Tydas made to speak, but stopped short. Whatever it was he intended to say was dulled and obscured into something much more opaque. "He has his own stake in the matter. They call him the Black Sun."

Stump lowered his head for quick consideration. "I… I don't think I'm right for this," he said.

Understanding coloured the lord's pale face. He nodded, then switched tactics. "Have you heard of Borovic?"

Stump caught himself before he mentioned Morg was from there. "I have."

"It's a strange city. It doesn't operate much like Aubany. Whereas we have a council of the most powerful companies they have factions of nobles voted in by the people. Usually it is the Bloodmoon party—Werewolves—or the Dawn of Dusk. Those are the vampires. The two factions are mortal enemies and currently it is the vampires in charge. We know this because of our stark uptick in garlic imports from what little trade we have with their city. Sunlight can kill a vampire if it's bright enough, hence Kestrel's expertise in Solarmancy. And where in our mortal realm does sunlight flee with the greatest of intent?"

"Aubany," said Stump.

Tydas stopped behind his chair and curled his fingers over the back. "It is our city they want. Our eternal twilight they desire. But Aubany is not theirs. Yet."

"Yet…?"

"A war is inevitable. How and when is not. They first must weaken us. Divide us. They've been at this game for many years, sending their spies to our lands to turn us against each other. To undermine."

Not Morg, Stump wanted to say. Whatever history his friend had with Borovic hadn't come to the Downs with him. He'd left it behind the same way Stump left his tribe beyond the Shadowlands.
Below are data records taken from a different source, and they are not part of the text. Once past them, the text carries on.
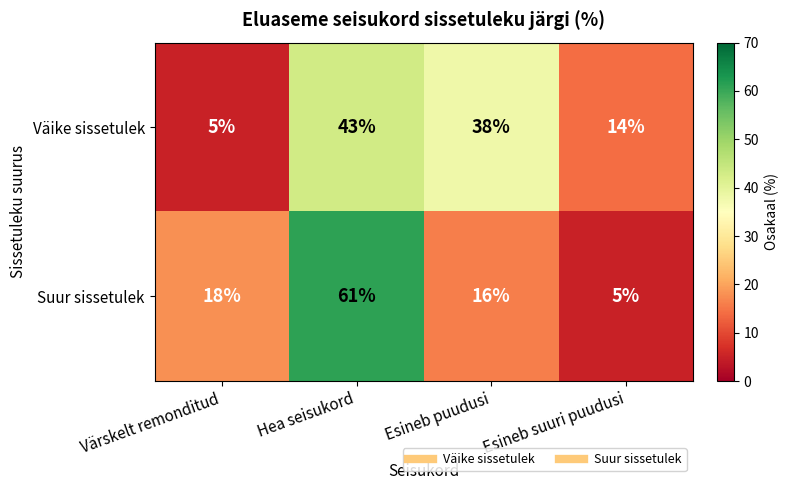

What is the average value of the Suur sissetulek series?

25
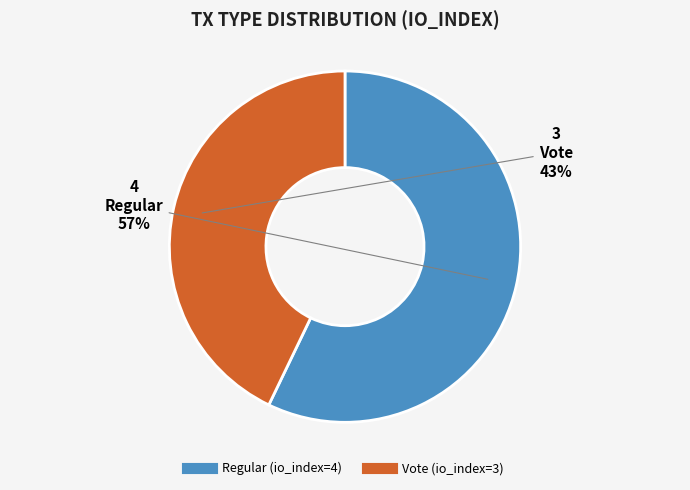

What percentage is the Regular (io_index=4) slice, to the nearest percent?

57%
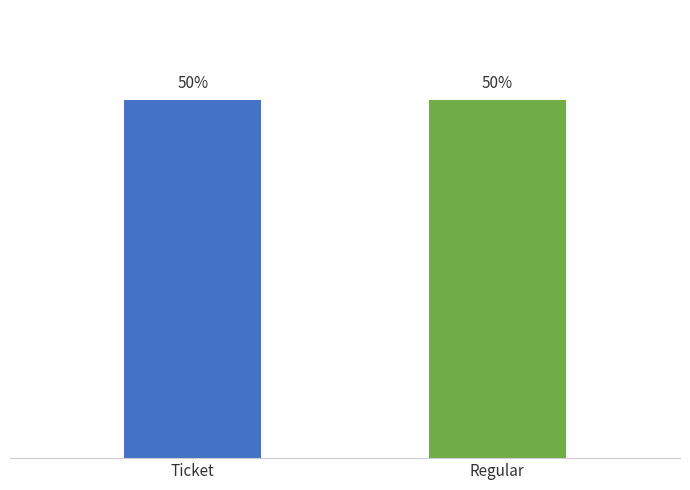

How many data points in Ticket are above 0?

1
"You can't know every vampire is a spy for Borovic," he said. "What if they've just run away? You said so yourself, they want to live here. Why wouldn't they try to live here peacefully if they could?"

Tydas considered Stump's words with little warmth. "Are you willing to wager the safety of Aubany on that kindness? The lives of those who live in the Downs? Help me find one of their spies. Help me stop them, and you may train with Kestrel all you desire."